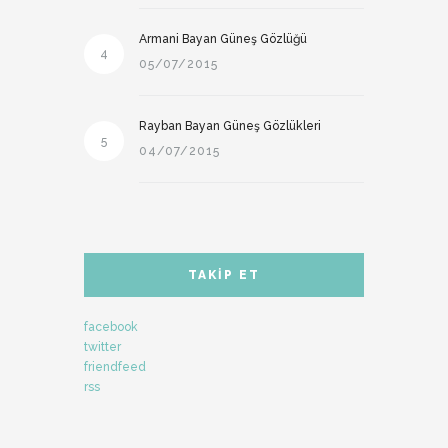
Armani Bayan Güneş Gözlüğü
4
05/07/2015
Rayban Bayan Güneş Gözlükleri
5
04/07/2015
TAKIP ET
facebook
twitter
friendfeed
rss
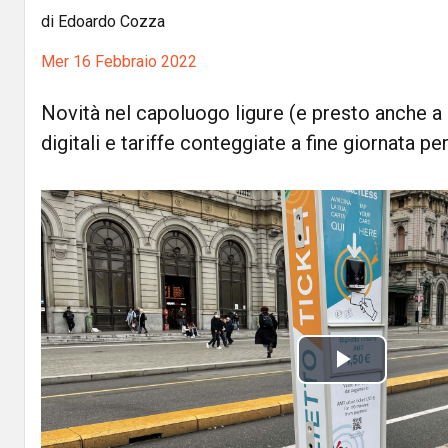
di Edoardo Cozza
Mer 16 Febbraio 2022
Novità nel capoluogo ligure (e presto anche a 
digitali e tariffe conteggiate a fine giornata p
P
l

--

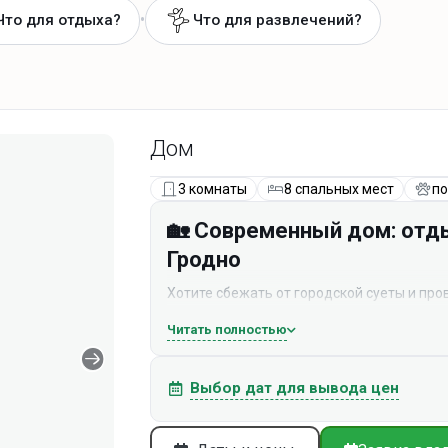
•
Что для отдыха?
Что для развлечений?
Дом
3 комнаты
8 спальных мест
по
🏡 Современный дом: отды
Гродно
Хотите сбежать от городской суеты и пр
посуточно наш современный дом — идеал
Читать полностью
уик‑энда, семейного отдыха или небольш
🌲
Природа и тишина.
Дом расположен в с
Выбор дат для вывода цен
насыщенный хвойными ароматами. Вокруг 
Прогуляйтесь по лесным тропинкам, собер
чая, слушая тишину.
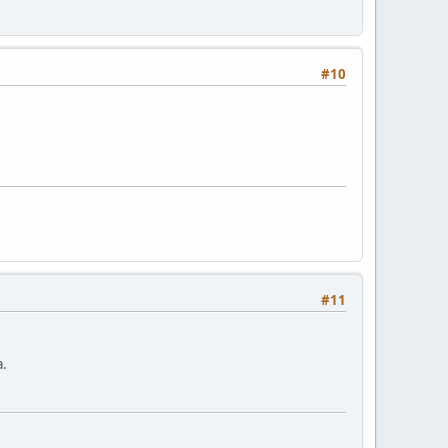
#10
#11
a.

What you will do:
Filter the data above down to lines with the word "Bayan", and copy them.

Response to this exercise:
Armani Bayan Güneş Gözlüğü
Rayban Bayan Güneş Gözlükleri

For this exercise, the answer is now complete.